De Gennes J L, Truffert J, Colas-Belcourt J F
Ann Med Interne (Paris). 1975 Jan;126(1):19-26.
The demonstration in certain sera by electrophoresis an Agar gel, according to Noble's technique, of a further band of intermediate pre-betalipoprotein, between the betalipoproteins and the usual rapid pre-betalipoproteins, led to the designation of this fraction under the name of slow pre-betalipoprotein or pre-beta-lipoprotein. To the rare studies so far published on this subject, we bring here our contribution in the form of a routine analysis of the variations, and not only the presence, but also the relative concentration of the slow pre-beta-lipoproteins with regard to the rapid prebetalipoproteins. On the fasting serum, after 12 hours fasting, comparative studies of normal control subjects (104 cases) of essential hypercholesterolemia, with or without tendinous xanthomas, corresponding to type IIa (110 cases), mixed hyperlipidemia of type II + IV or III, on paper electrophoresis, corresponds usually to type IIb (204 cases) and, finally, massive endogenous hypertriglyceridemia, corresponding to type IV (95 cases). These indicate clearly the elective concentration of the band of slow pre-betalipoproteins persisting after 12 hours fasting in cases of mixed hyperlipidemia (73% of cases), whilst it is rare in the other groups (no more than 5% of cases). A more complete study of 204 cases of mixed hyperlipidemia showed that the high frequency of slow pre-betalipoproteins is situated in a fairly narrow range of relatively moderate hypertriglyceridemia, between the lower limit of 1.50 and the upper limit of 6 to 7 g/l: the maximum frequency and intensity is situated within the area of 2.50 to 4 g/l. The cases who have already had cardiovascular accidents are more often found to have this band than the cases without complications in a fairly similar age group. However, longitudinal studies, both midterm in relation to therapeutic correction, and short term throughout the day or between the 8th and 12th hour of fasting, have clearly revealed the potential labile nature of this fraction, and show the pathological nature of its sometimes massive persistence beyond the 8th hour and even beyond the 12th hour of fasting. This is a sign of pathological blocking of its transformation rather than of a constitutional lipoprotein abnormality.
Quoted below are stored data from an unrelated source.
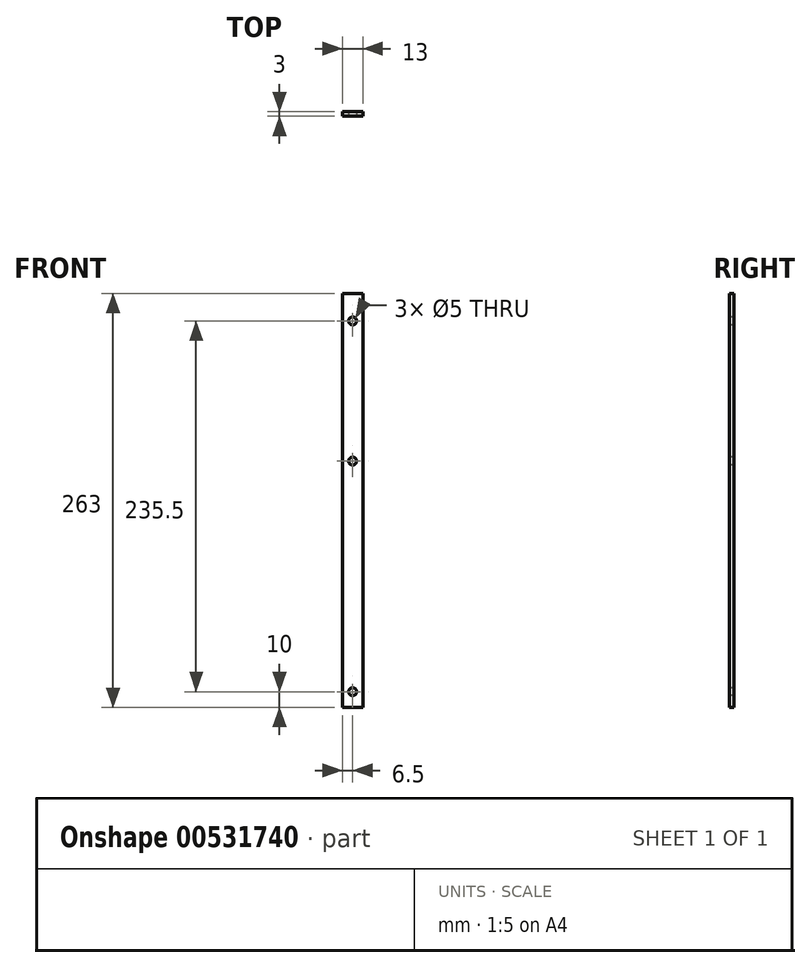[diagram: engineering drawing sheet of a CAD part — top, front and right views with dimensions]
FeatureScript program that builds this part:
annotation { "Feature Type Name" : "Feature", "Feature Type Description" : "" }
export const myFeature = defineFeature(function(context is Context, id is Id, definition is map)
    precondition{}
    {
        {
            var Q0;
            Q0=qCreatedBy(makeId("Front.planeOp"),FACE);
            var sketch = newSketch(context, id + "F0", { "sketchPlane" : qUnion([Q0])});
            skLineSegment(sketch, "E0.bottom", {"start": v(6.5, 131.5) * mm, "end": v(-6.5, 131.5) * mm});
            skLineSegment(sketch, "E0.top", {"start": v(6.5, -131.5) * mm, "end": v(-6.5, -131.5) * mm});
            skLineSegment(sketch, "E0.left", {"start": v(6.5, 131.5) * mm, "end": v(6.5, -131.5) * mm});
            skLineSegment(sketch, "E0.right", {"start": v(-6.5, 131.5) * mm, "end": v(-6.5, -131.5) * mm});
            skPoint(sketch, "E0.middle", {"position": v(0, 0) * mm});
            skSolve(sketch);
        }
        {
            var Q0;
            Q0=makeQuery(id+"F0.imprint","IMPRINT",FACE,{"disambiguationData":[TD([[makeQuery(id+"F0.imprint","IMPRINT",EDGE,{"derivedFrom":sQuery(id+"F0.wireOp",EDGE,"E0.bottom")}),1.0]])]});
            extrude(context, id + "F1", {"entities" : qUnion([Q0]), "depth" : 3 * mm, "offsetDistance" : 25 * mm});
        }
        {
            var Q0;
            Q0=makeQuery(id+"F1.opExtrude","CAP_FACE",FACE,{"disambiguationData":[OSD([sQuery(id+"F0.wireOp",EDGE,"E0.bottom"),sQuery(id+"F0.wireOp",EDGE,"E0.top"),sQuery(id+"F0.wireOp",EDGE,"E0.left"),sQuery(id+"F0.wireOp",EDGE,"E0.right")])],"isStart":false});
            var sketch = newSketch(context, id + "F2", { "sketchPlane" : qUnion([Q0])});
            skLineSegment(sketch, "E1", {"start": v(0, 131.5) * mm, "end": v(0, 114) * mm});
            skPoint(sketch, "E1.endSnap0", {"position": v(0, 131.5) * mm});
            skLineSegment(sketch, "E2", {"start": v(0, -131.5) * mm, "end": v(0, -121.5) * mm});
            skPoint(sketch, "E2.endSnap0", {"position": v(0, -131.5) * mm});
            skLineSegment(sketch, "E3", {"start": v(0, 131.5) * mm, "end": v(0, 31.5) * mm});
            skLineSegment(sketch, "E4", {"start": v(0, 31.5) * mm, "end": v(0, 25) * mm});
            skCircle(sketch, "E5", {"center": v(0, 114) * mm, "radius": 2.5 * mm});
            skCircle(sketch, "E6", {"center": v(0, 25) * mm, "radius": 2.5 * mm});
            skCircle(sketch, "E7", {"center": v(0, -121.5) * mm, "radius": 2.5 * mm});
            skSolve(sketch);
        }
        {
            var Q0;
            {var subQ0=sQuery(id+"F2.wireOp",EDGE,"E3");var subQ1=makeQuery(id+"F2.imprint","IMPRINT",VERTEX,{"derivedFrom":subQ0});Q0=makeQuery(id+"F2.imprint","IMPRINT",FACE,{"disambiguationData":[TD([[makeQuery(id+"F2.imprint","IMPRINT",EDGE,{"disambiguationData":[TD([[subQ1,1.0]])],"derivedFrom":subQ0}),-1.0]])]});}
            var Q1;
            {var subQ0=sQuery(id+"F2.wireOp",EDGE,"E3");var subQ1=makeQuery(id+"F2.imprint","IMPRINT",VERTEX,{"derivedFrom":subQ0});Q1=makeQuery(id+"F2.imprint","IMPRINT",FACE,{"disambiguationData":[TD([[makeQuery(id+"F2.imprint","IMPRINT",EDGE,{"disambiguationData":[TD([[subQ1,1.0]])],"derivedFrom":subQ0}),1.0]])]});}
            var Q2;
            Q2=makeQuery(id+"F2.imprint","IMPRINT",FACE,{"disambiguationData":[TD([[makeQuery(id+"F2.imprint","IMPRINT",EDGE,{"derivedFrom":sQuery(id+"F2.wireOp",EDGE,"E6")}),1.0]])]});
            var Q3;
            Q3=makeQuery(id+"F2.imprint","IMPRINT",FACE,{"disambiguationData":[TD([[makeQuery(id+"F2.imprint","IMPRINT",EDGE,{"derivedFrom":sQuery(id+"F2.wireOp",EDGE,"E7")}),1.0]])]});
            extrude(context, id + "F3", {"entities" : qUnion([Q0, Q1, Q2, Q3]), "operationType" : NewBodyOperationType.REMOVE, "oppositeDirection" : true, "depth" : 25 * mm, "offsetDistance" : 25 * mm});
        }
    });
根据诺布尔技术,在琼脂凝胶上通过电泳在某些血清中显示出一条介于β脂蛋白和常见快速前β脂蛋白之间的中间前β脂蛋白的额外条带,这导致该部分被命名为慢速前β脂蛋白或前β-脂蛋白。对于迄今为止关于该主题发表的罕见研究,我们在此以常规分析变化的形式做出贡献,不仅分析慢速前β脂蛋白的存在情况,还分析其相对于快速前β脂蛋白的相对浓度。在空腹12小时后的空腹血清中,对正常对照受试者(104例)、患有或不患有肌腱黄色瘤的原发性高胆固醇血症患者(对应IIa型,110例)、II + IV型或III型混合高脂血症患者(在纸上电泳通常对应IIb型,204例)以及最后大量内源性高甘油三酯血症患者(对应IV型,95例)进行了比较研究。这些研究清楚地表明,在混合高脂血症病例(73%的病例)中,空腹12小时后仍存在慢速前β脂蛋白条带的选择性浓度,而在其他组中则很少见(不超过5%的病例)。对204例混合高脂血症患者进行的更全面研究表明,慢速前β脂蛋白的高频率出现在相对中等高甘油三酯血症的相当窄的范围内,下限为1.50,上限为6至7 g/l:最大频率和强度出现在2.50至4 g/l的区域内。在年龄相当的相似组中,已经发生心血管意外的病例比没有并发症的病例更常出现这条带。然而,与治疗纠正相关的中期纵向研究以及全天或空腹第8至12小时之间的短期纵向研究清楚地揭示了该部分潜在的不稳定性质,并表明其有时在空腹第8小时甚至第12小时后大量持续存在的病理性质。这是其转化的病理阻滞的迹象,而不是先天性脂蛋白异常的迹象。